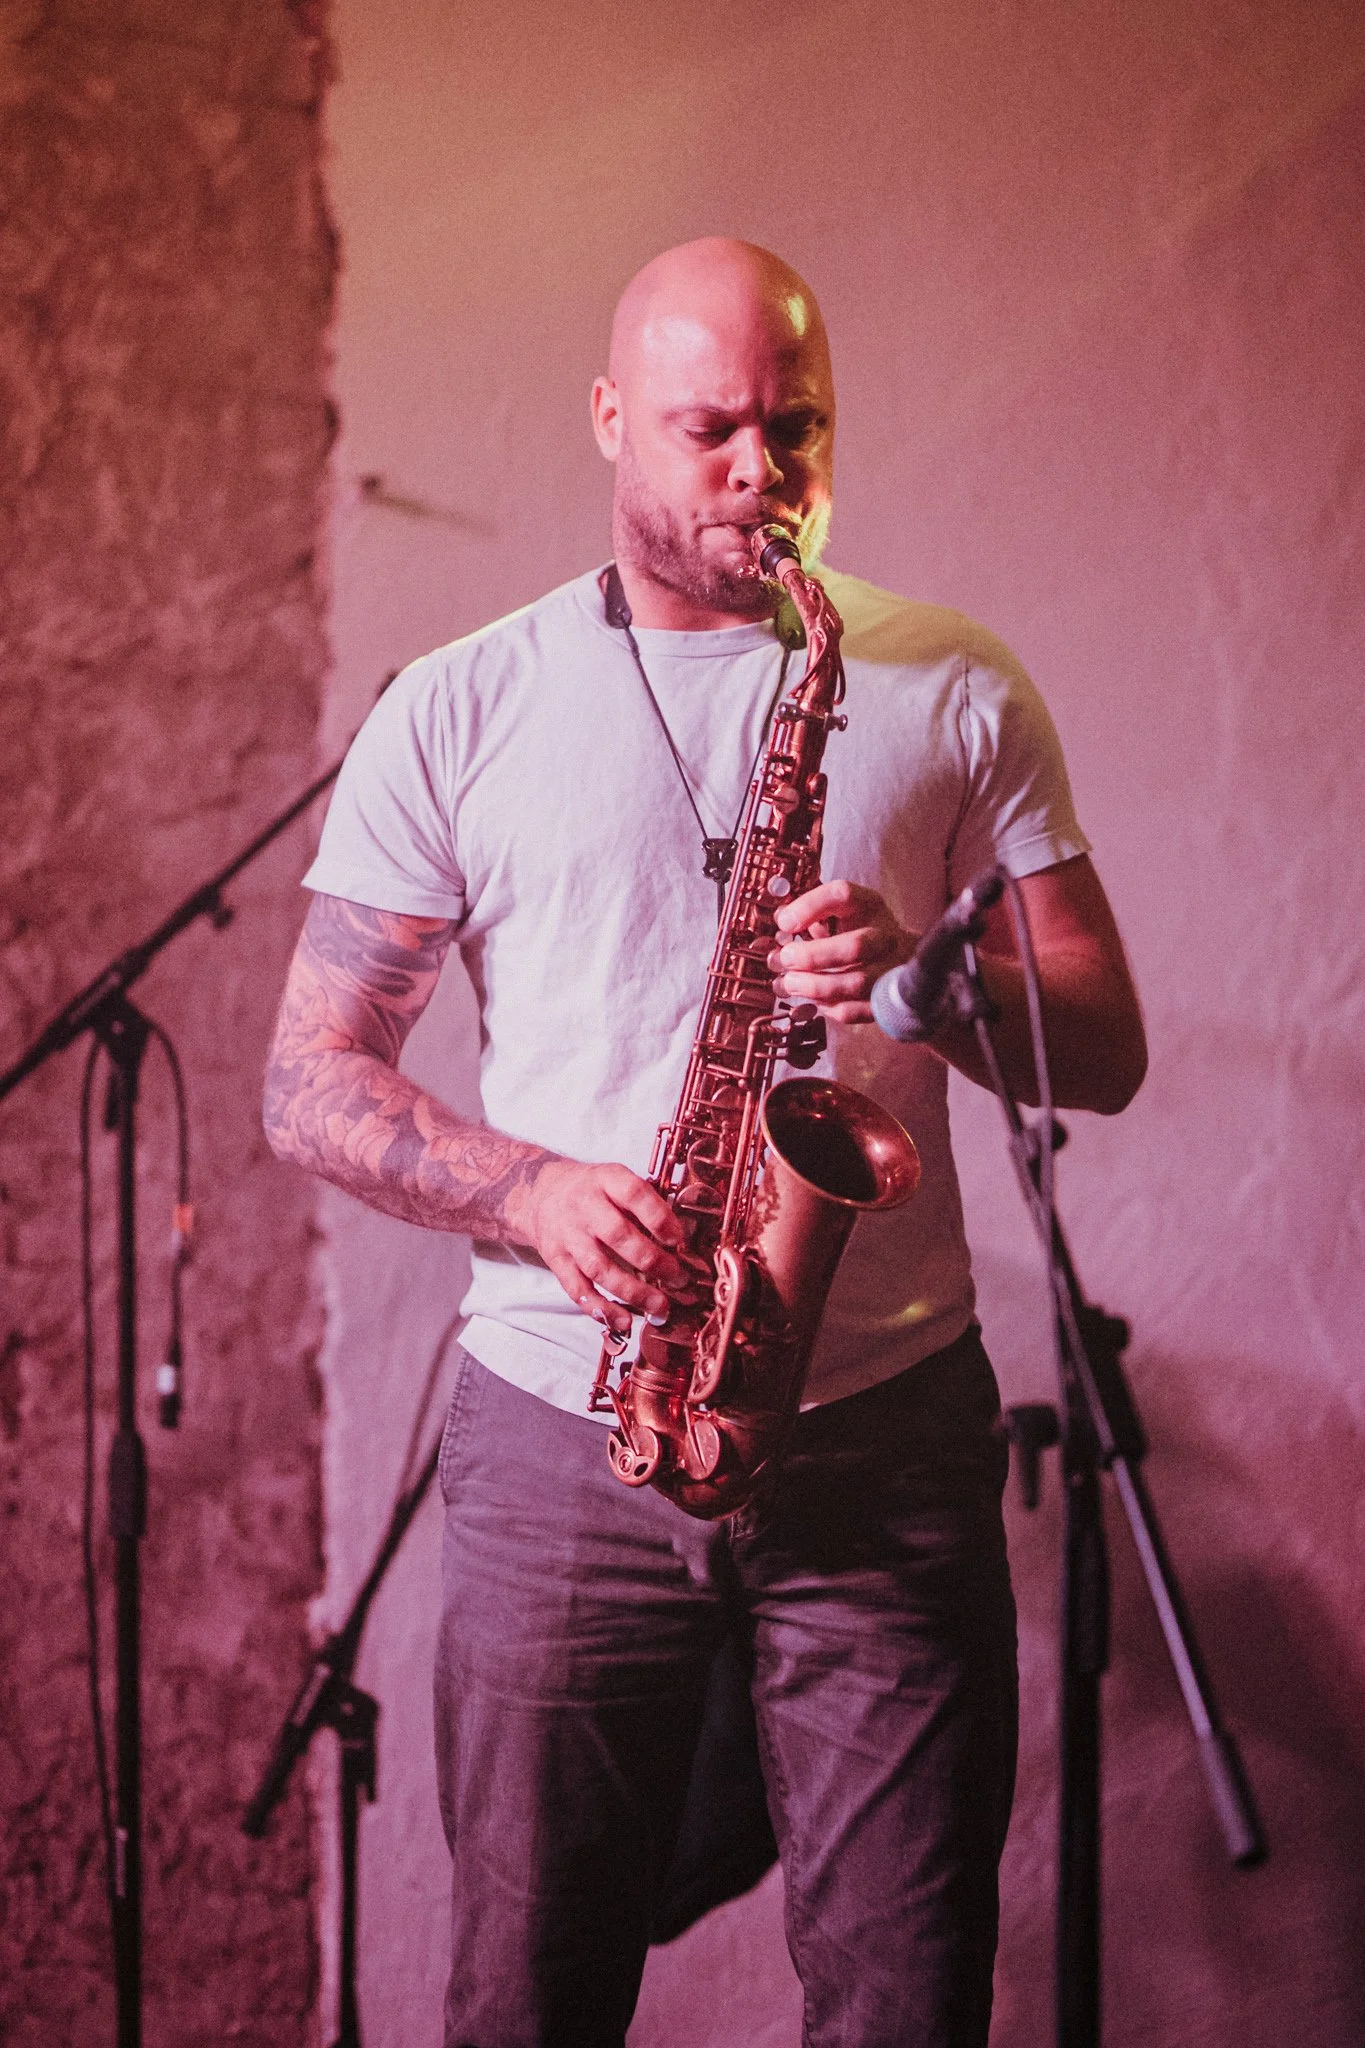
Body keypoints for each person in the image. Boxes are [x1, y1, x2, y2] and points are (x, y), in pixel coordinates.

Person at [264, 237, 1146, 2048]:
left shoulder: (949, 682)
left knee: (908, 2003)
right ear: (610, 423)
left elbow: (1106, 1050)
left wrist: (930, 986)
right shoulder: (461, 704)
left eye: (797, 427)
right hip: (558, 1424)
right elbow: (309, 1076)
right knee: (528, 1994)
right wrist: (528, 1189)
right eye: (711, 428)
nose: (765, 472)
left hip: (887, 1433)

(Assignment):
Only a number is needed here: how many lines of the data include the word "left"?

(Solution to this task):
6